* _Exercise material_
▬▬▬
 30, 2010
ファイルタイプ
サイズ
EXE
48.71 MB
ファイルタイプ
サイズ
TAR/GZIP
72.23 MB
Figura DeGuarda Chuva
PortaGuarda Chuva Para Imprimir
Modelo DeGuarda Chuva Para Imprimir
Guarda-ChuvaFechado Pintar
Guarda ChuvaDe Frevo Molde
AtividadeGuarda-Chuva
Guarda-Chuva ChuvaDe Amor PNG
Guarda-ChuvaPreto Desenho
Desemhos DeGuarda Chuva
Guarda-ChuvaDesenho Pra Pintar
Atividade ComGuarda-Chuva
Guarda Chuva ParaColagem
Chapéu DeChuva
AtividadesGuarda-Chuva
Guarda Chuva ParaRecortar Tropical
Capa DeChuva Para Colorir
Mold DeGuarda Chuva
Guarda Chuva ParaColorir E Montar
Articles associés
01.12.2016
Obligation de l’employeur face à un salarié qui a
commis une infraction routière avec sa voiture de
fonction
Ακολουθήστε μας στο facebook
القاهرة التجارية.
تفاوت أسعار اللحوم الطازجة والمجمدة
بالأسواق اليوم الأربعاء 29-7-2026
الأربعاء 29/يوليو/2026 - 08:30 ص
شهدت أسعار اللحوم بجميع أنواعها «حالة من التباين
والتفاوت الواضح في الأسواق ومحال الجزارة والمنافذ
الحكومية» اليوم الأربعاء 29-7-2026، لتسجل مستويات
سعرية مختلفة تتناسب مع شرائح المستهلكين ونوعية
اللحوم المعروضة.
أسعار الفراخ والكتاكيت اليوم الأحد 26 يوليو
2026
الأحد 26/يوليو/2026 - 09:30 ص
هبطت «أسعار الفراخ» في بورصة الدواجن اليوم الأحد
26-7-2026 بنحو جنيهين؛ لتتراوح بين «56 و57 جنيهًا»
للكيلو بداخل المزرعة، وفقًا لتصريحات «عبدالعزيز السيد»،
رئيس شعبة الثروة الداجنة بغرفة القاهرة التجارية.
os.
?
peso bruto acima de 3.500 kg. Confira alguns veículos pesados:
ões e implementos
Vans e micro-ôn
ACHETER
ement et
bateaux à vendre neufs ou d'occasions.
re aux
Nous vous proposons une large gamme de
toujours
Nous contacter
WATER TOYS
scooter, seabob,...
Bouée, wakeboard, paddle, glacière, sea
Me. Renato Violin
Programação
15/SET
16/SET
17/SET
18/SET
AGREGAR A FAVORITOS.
▬▬▬
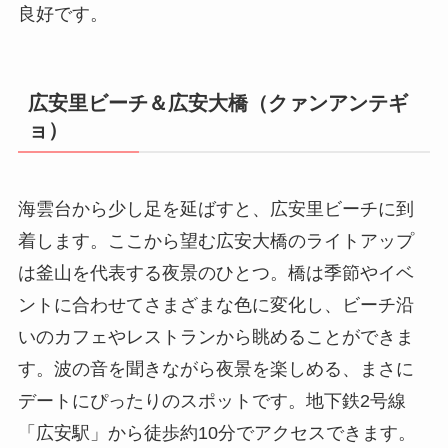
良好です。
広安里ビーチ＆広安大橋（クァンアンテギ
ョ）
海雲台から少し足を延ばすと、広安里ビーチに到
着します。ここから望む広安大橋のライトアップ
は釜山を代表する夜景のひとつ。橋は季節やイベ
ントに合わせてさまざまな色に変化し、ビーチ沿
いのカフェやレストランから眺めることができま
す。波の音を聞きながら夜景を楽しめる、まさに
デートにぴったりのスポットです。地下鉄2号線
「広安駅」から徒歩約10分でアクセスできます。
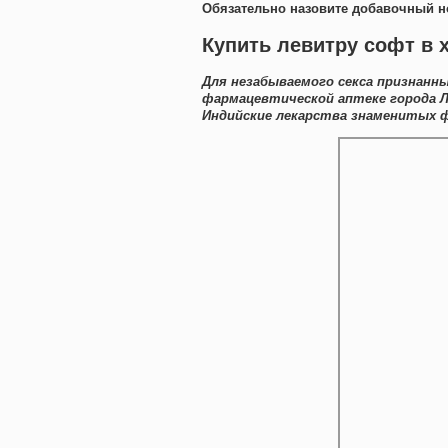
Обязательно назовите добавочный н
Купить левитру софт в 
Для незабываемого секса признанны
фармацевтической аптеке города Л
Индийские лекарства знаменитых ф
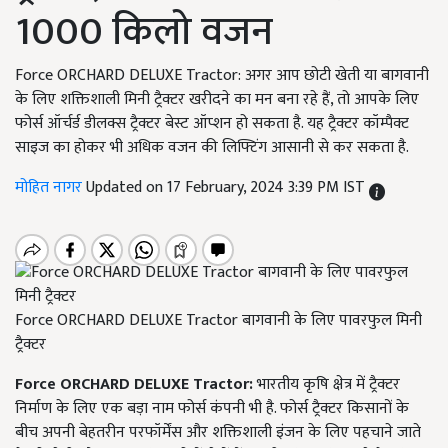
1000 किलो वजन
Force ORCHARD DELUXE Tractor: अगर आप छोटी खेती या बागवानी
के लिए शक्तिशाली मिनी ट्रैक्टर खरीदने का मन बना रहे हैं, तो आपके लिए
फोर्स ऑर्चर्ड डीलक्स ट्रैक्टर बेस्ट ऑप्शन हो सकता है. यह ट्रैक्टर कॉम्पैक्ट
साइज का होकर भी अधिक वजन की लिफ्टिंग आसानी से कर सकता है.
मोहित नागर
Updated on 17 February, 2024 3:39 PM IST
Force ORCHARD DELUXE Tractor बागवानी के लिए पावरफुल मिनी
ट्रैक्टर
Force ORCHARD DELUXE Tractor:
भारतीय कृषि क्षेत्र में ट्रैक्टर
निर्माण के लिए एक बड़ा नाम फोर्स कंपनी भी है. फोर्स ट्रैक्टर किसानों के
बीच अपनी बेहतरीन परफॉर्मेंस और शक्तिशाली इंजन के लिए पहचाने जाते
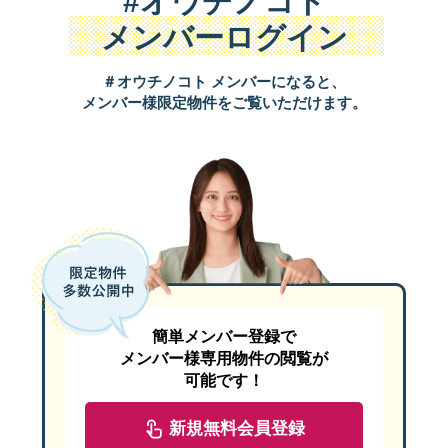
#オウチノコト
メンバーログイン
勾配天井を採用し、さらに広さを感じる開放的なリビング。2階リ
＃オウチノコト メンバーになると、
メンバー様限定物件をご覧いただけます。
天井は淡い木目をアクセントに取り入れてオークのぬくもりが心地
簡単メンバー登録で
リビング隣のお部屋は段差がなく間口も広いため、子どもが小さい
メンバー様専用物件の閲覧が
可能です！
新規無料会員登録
▬▬▬
* _Work to complete_
Of all the entries above, repeat only the lines from the line that has "1000 किलो वजन" to the line that has "भारतीय कृषि क्षेत्र में ट्रैक्टर", both lines included, exactly.

* _Result of the task_
1000 किलो वजन
Force ORCHARD DELUXE Tractor: अगर आप छोटी खेती या बागवानी
के लिए शक्तिशाली मिनी ट्रैक्टर खरीदने का मन बना रहे हैं, तो आपके लिए
फोर्स ऑर्चर्ड डीलक्स ट्रैक्टर बेस्ट ऑप्शन हो सकता है. यह ट्रैक्टर कॉम्पैक्ट
साइज का होकर भी अधिक वजन की लिफ्टिंग आसानी से कर सकता है.
मोहित नागर
Updated on 17 February, 2024 3:39 PM IST
Force ORCHARD DELUXE Tractor बागवानी के लिए पावरफुल मिनी
ट्रैक्टर
Force ORCHARD DELUXE Tractor:
भारतीय कृषि क्षेत्र में ट्रैक्टर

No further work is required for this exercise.